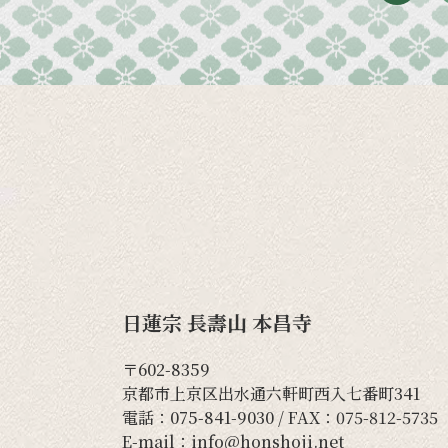
日蓮宗 長壽山 本昌寺
〒602-8359
京都市上京区出水通六軒町西入七番町341
電話：
075-841-9030
/ FAX：075-812-5735
E-mail：
info@honshoji.net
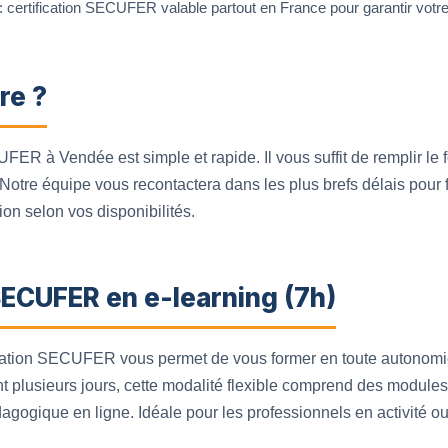
certification SECUFER valable partout en France pour garantir votre 
re ?
UFER à Vendée est simple et rapide. Il vous suffit de remplir le
Notre équipe vous recontactera dans les plus brefs délais pour fi
ion selon vos disponibilités.
SECUFER en e-learning (7h)
rmation SECUFER vous permet de vous former en toute autonomie
 plusieurs jours, cette modalité flexible comprend des modules i
dagogique en ligne. Idéale pour les professionnels en activité 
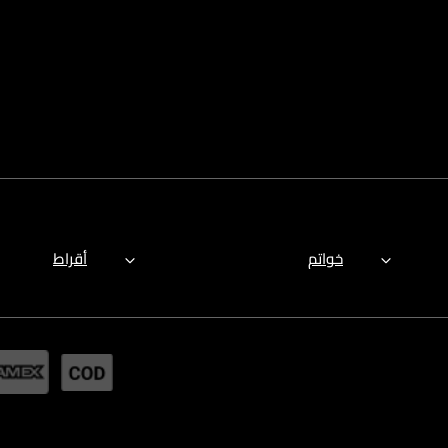
خواتم
أقراط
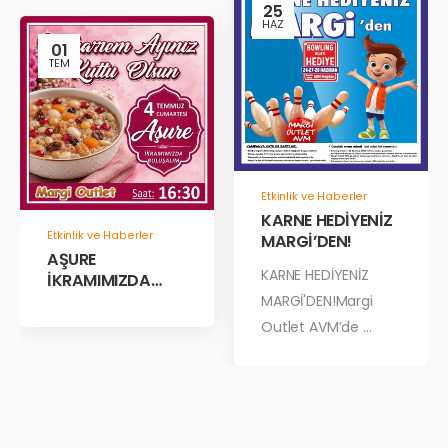
25
HAZ
01
TEM
Etkinlik ve Haberler
KARNE HEDİYENİZ
Etkinlik ve Haberler
MARGİ’DEN!
AŞURE
KARNE HEDİYENİZ
İKRAMIMIZDA
BULUŞALIM!
MARGİ'DEN!Margi
Outlet AVM’de ...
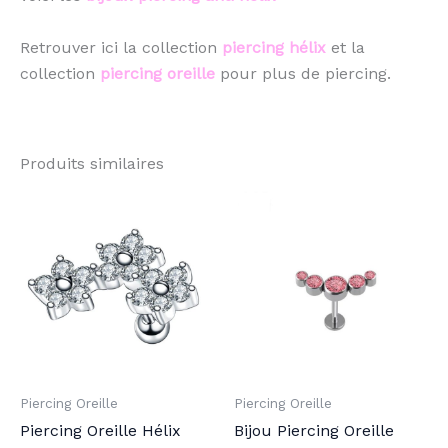
Retrouver ici la collection
piercing hélix
et la
collection
piercing oreille
pour plus de piercing.
Produits similaires
Ce
Ce
produit
pro
a
a
plusieurs
plu
variations.
vari
Les
Les
options
opt
peuvent
peu
Piercing Oreille
Piercing Oreille
être
être
Piercing Oreille Hélix
Bijou Piercing Oreille
choisies
choi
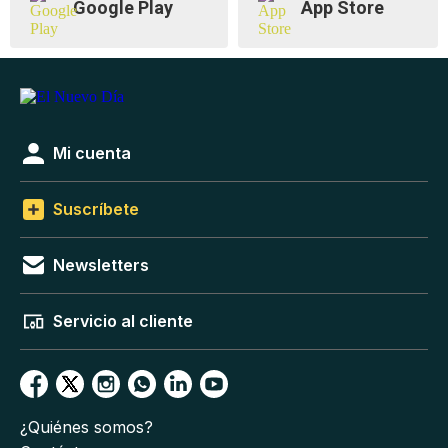
Google Play
App Store
Mi cuenta
Suscríbete
Newsletters
Servicio al cliente
¿Quiénes somos?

● ● ● ● ● ● ●

[Action item]: Copy out every line of the records above that contains the string "pour", matching case exactly.

[Solution to this problem]:
certification SECUFER valable partout en France pour garantir votre 
Notre équipe vous recontactera dans les plus brefs délais pour fi
dagogique en ligne. Idéale pour les professionnels en activité 
pour plus de piercing.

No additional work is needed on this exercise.